A Wake-Up Call for Organizations, MSSPs

Keith McCammon, CTO of cybersecurity firm Red Canary, said the SEC’s actions should serve as a warning to organizations that have been hit with a cyberattack.

“The SEC is looking retroactively at major incidents such as the SolarWinds breach and imposing fines based on violations of long-standing rules,” McCammon said. “This underscores the importance of clear, honest, and timely disclosure of material cybersecurity incidents to all stakeholders.”

He said that the fines against the companies shouldn’t be seen as a one-off. Instead, companies need to be ready to clearly define a material cybersecurity incident in the context of their business, with key stakeholders a part of both the criteria and response plan.

“We are starting to see more and clearer signals that the U.S. government at large – via the [U.S.] National Cybersecurity Strategy, CISA, and other agencies – will continue to push for legislation and enforcement as it relates to cybersecurity preparedness, compliance, and reporting,” McCammon said.

Guy Moskowitz, CEO of Coro Cybersecurity, which focuses on mid-market companies, noted two of the companies fined – Check Point and Mimecast – are cybersecurity vendors. If such companies don’t have a proactive approach to security measures and a strong incident response, they’re not only vulnerable but also abdicating their responsibilities to users.

That message also applies to service providers.
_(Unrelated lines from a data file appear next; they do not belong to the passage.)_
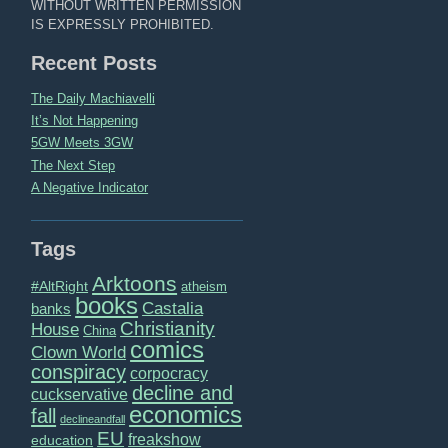
WITHOUT WRITTEN PERMISSION
IS EXPRESSLY PROHIBITED.
Recent Posts
The Daily Machiavelli
It’s Not Happening
5GW Meets 3GW
The Next Step
A Negative Indicator
Tags
Arktoons
#AltRight
atheism
books
Castalia
banks
Christianity
House
China
comics
Clown World
conspiracy
corpocracy
decline and
cuckservative
economics
fall
declineandfall
EU
freakshow
education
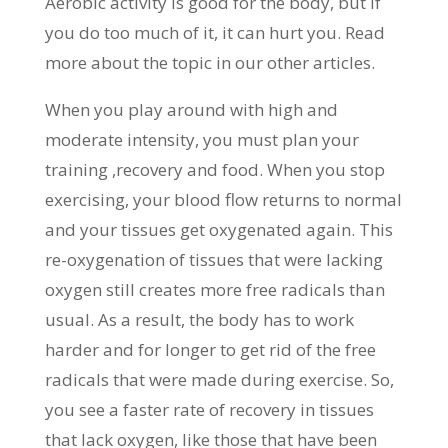
Aerobic activity is good for the body, but if
you do too much of it, it can hurt you. Read
more about the topic in our other articles.
When you play around with high and
moderate intensity, you must plan your
training ,recovery and food. When you stop
exercising, your blood flow returns to normal
and your tissues get oxygenated again. This
re-oxygenation of tissues that were lacking
oxygen still creates more free radicals than
usual. As a result, the body has to work
harder and for longer to get rid of the free
radicals that were made during exercise. So,
you see a faster rate of recovery in tissues
that lack oxygen, like those that have been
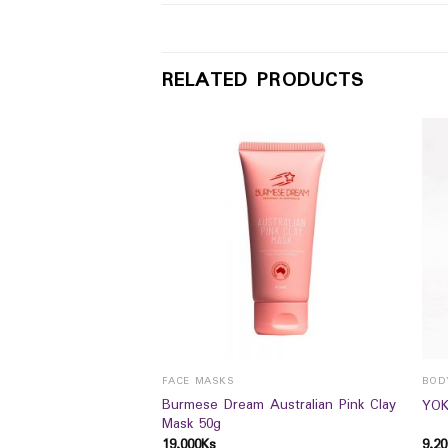
RELATED PRODUCTS
FACE MASKS
BOD
enewing HBody lotion
Burmese Dream Australian Pink Clay
YOK
Mask 50g
19,000
Ks
9,20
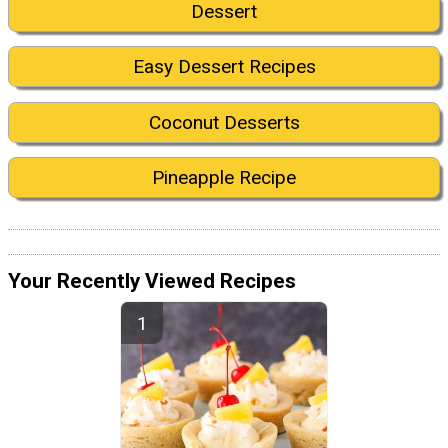
Dessert
Easy Dessert Recipes
Coconut Desserts
Pineapple Recipe
Your Recently Viewed Recipes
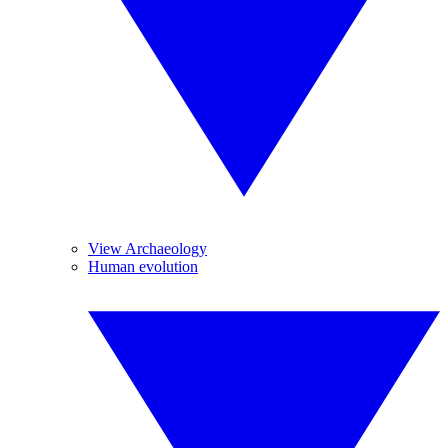
View Archaeology
Human evolution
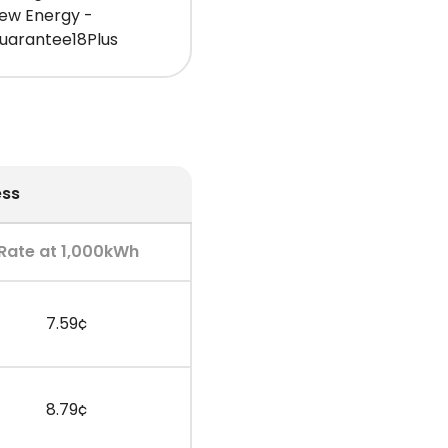
iew Energy -
uarantee18Plus
ess
Rate at 1,000kWh
7.59¢
8.79¢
The fines “offer a reminder for MSPs and MSSPs to remain vigilant in securing their supply chain and monitoring the security practices of their partners,” Moskowitz told MSSP Alert. “Detecting anomalies early in the attack lifecycle is vital. Most importantly, service providers need to prioritize communication and transparency with their clients.”

He added that if they don’t embrace the duty and trust they hold as providers, “MSPs and MSSPs may find themselves in the same position as Check Point and Mimecast.”